A group of workers from the Hospital Insular de Lanzarote has sent an open letter to the public and the media denouncing the consequences of the labor personnel stabilization process, which, they claim, has led to a situation of "absolute helplessness" for professionals with more than two decades of service.
In the letter, a worker from the center, who claims to have 20 years of seniority, explains that, like most of her colleagues, she is part of the interim labor personnel specialized in Geriatrics and maintains that for years they accepted temporality "as a temporary toll," convinced that the stabilization process promoted by the European Union would allow them to consolidate their positions as permanent labor personnel.
However, she assures that "how wrong we were" and recalls the negotiations for the transfer of the Hospital Insular from the Cabildo to the Canary Islands Health Service (SCS), when they requested an opposition process to consolidate their positions. According to her account, the response they received was: "What are you worried about if the SCS never holds oppositions? You will be interim for life," a statement that, she maintains, "time has turned into a trap of precariousness."
The letter points out that the stabilization process initiated in 2022, "theoretically designed to protect workers from the abuse of temporality," has been executed "so perversely in 2026," leaving professionals "literally 'destabilized'."
The signatories acknowledge that "as early as 2022" they should have denounced "unjust bases," but they assure that, "due to ignorance, and blind faith in those who should have protected our rights," they trusted a procedure that they believed "would include everyone." Now, they state that "the Administration has given us a devastating blow."
In the letter, they list the consequences that, in their opinion, this process has had. Among them, they denounce a "loss of rights and precariousness," by ensuring that labor personnel with more than 20 years occupying a position at the Hospital Insular "are degraded to performing substitutions, returning to the starting point of temporality at a mature age."
Likewise, they speak of "forced exile and uprooting", indicating that, "in just seven days", workers from Lanzarote have gone from being temporary employees on the island to becoming statutory personnel assigned to centers such as the General Hospital of Fuerteventura Virgen de la Peña, the Doctor Negrín Hospital, the Maternal and Child Hospital, or the General Hospital of La Gomera.

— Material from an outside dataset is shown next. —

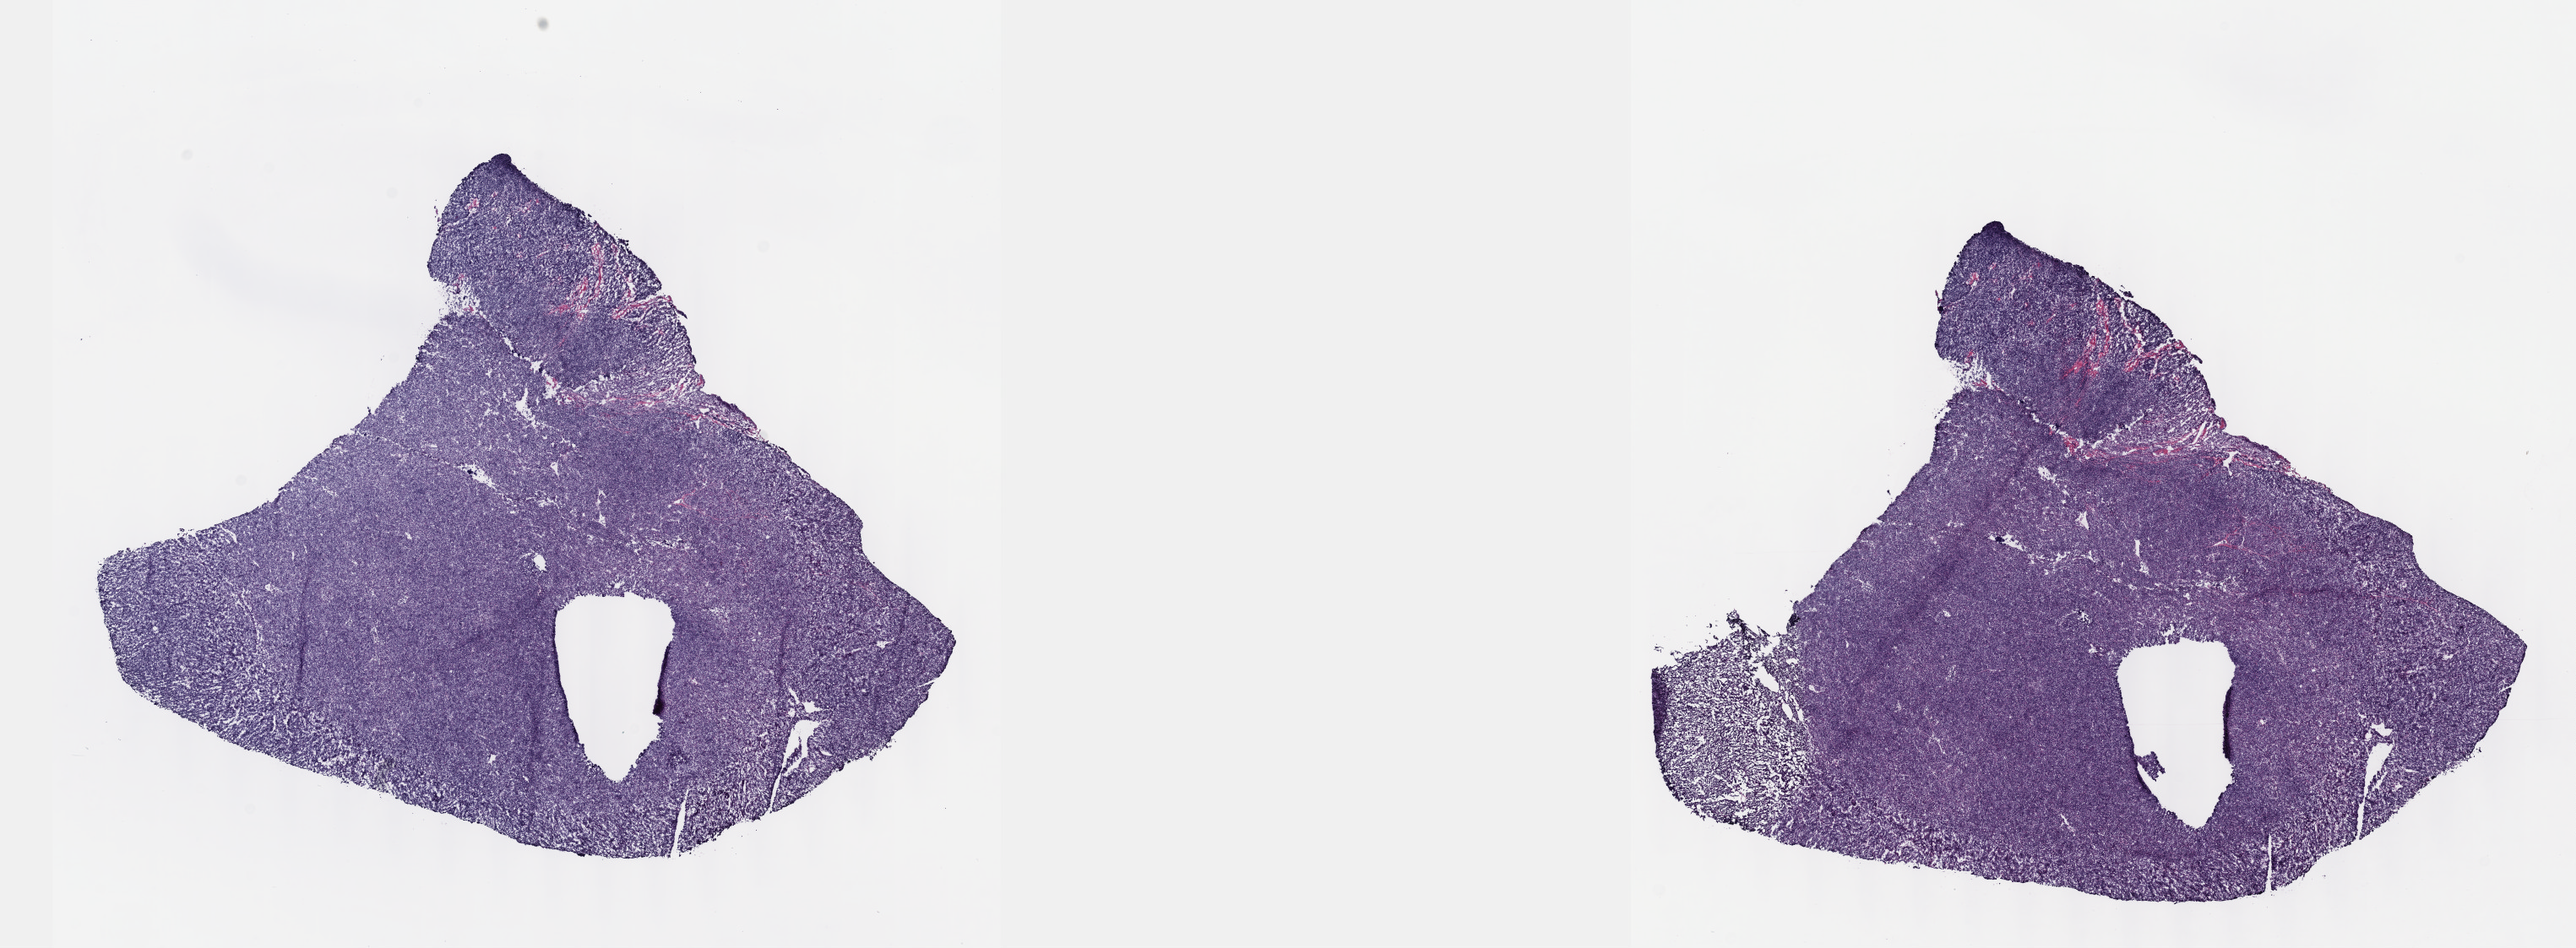
Digitized Hematoxylin and eosin (H&E) stained tissue section (whole slide) — whole scanned area (about 24.6 x 9.1 mm, acquisition: 40x scan) shown as a low-resolution overview, frozen section from the top of the tissue portion, thymus, primary tumour sample. Female patient; age at initial diagnosis 74 years. Composition of this section per pathologist review: tumour cells 99%, tumour nuclei 99%, normal cells 0%, stromal cells 1%, necrosis 0%. Infiltration values recorded for this section: lymphocyte infiltration 0%, monocyte infiltration 0%, neutrophil infiltration 0%.
Pathologic diagnosis: Thymoma, type AB, malignant (anterior mediastinum).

According to them, this situation implies "doubling housing expenses, breaking up family units, and abandoning our social environment in less than 10 days".
They also denounce a "blockade of Service Commissions", assuring that, although they are happy for those who have managed to stabilize their positions, they demand to know "why the Management is now systematically denying us access to the Service Commissions that had been promised to us to avoid this exile, forcing us to request leaves of absence with all that it implies".
Furthermore, they accuse the Management of Health Services of Lanzarote of maintaining "institutional obscurantism", stating that they are facing "silence, ambiguous verbal responses, phone calls that the Management does not answer, and an absolute lack of transparency in the criteria for assigning positions".
In the final part of the document, the workers pose several questions addressed to the public and public officials, including: "How should professionals with 20 or 24 years of service feel when they are trampled by a stabilization process that we consider unfair?", "How should we accept the lack of clarity and the utter lack of humanity of a Management that has the legal and moral obligation to look after its workers?" or "How does one face, nearing 50 years of age, the order to pack their bags overnight to start from scratch on another island, far from your life?".
They also question "What healthcare security is offered to the patient when professionals whose life experience is exclusively focused on geriatrics are suddenly assigned to areas as disparate as psychiatry, gynecology, or primary care?".
Finally, the signatories recall that those who defended the transfer and dismantling of the Insular Hospital maintained that the healthcare model would be maintained because "the truly valuable thing was 'its highly qualified staff and a pride for all'". Now they ask themselves: "What do they have to say now that the staff that gave life to the care of the Insular is being banished and dispersed throughout the archipelago?" and "Will they continue to maintain the great lie that this healthcare model is going to survive in their cardboard hospital without the hands and knowledge of those who created it?".
The letter concludes by stating that the workers do not deserve "this mistreatment" and that, although they understand that the stabilization of the staff was "a necessary European requirement", they assure that "we will never justify the cruelty, the organizational incompetence, and the absolute lack of empathy of those who make decisions from their offices".